By: Uppasna N --
01 January, 2017
One of the greatest challenges faced by chief executives is to make sure M&As work and help streamline their organization’s vision towards ever-changing demand trends and revenue achievements.
At times, opportunities are missed that can benefit an organization in saving costs. For instance, procurement strategies of an acquired entity can bring in cost savings as it is easier to compare supplier contracts and commodity prices rather than investments in R&D or infrastructure development.
Beyond immediate cost saving opportunities during M&As, there are several process-wise changes that could be made in the procurement division to bring about strategic sourcing options.
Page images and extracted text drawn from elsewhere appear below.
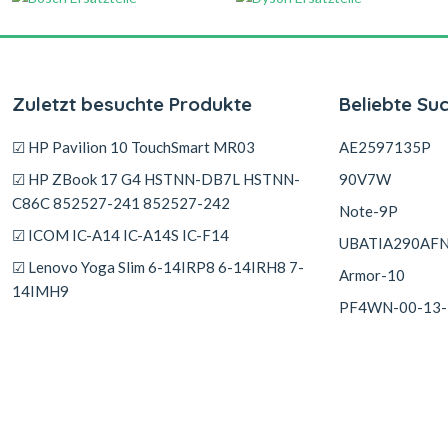
Zuletzt besuchte Produkte
Beliebte Su
☑ HP Pavilion 10 TouchSmart MR03
AE2597135P
☑ HP ZBook 17 G4 HSTNN-DB7L HSTNN-
90V7W
C86C 852527-241 852527-242
Note-9P
☑ ICOM IC-A14 IC-A14S IC-F14
UBATIA290AF
☑ Lenovo Yoga Slim 6-14IRP8 6-14IRH8 7-
Armor-10
14IMH9
PF4WN-00-13-
☑ Keeper LTC-7PN
☑ GE LOGIQ V2 V1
The M&As would in fact act as a catalyst in the process of merging companies. The “make or buy” decisions can now be taken together with the combined man force and talent in hand, which makes more sense in the case of vertical integration as in the case of agrochemical space.
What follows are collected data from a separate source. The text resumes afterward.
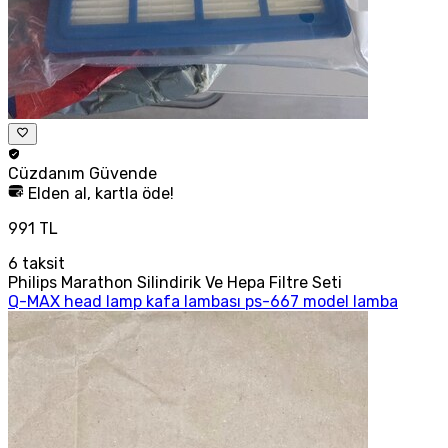
Cüzdanım
Güvende
Elden al, kartla öde!
991 TL
6
taksit
Philips Marathon Silindirik Ve Hepa Filtre Seti
Q-MAX head lamp kafa lambası ps-667 model lamba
A study depicts that close to 20 percent of the synergy savings is drawn from the procurement department, in the chemical industry space. The cost savings are achieved not only from procurement synergies but also from improved efficiency across the organization, and the operational functioning in the procurement department.
When two well-known mattress manufacturers merged through a private equity transaction, an apparent "synergy homerun" was complicated by the fact that the two companies had different manufacturing processes that were not going to be integrated in the near term.
Through a rigorous sourcing process, the combined entity saved more than 10 percent on this strategic multi-million-dollar category with no change in supplier, service or quality, and both continued to buy unique products. By prioritizing this as a first-wave effort, the savings generated an early win and helped fund other mid-term strategies, such as sales and marketing integration.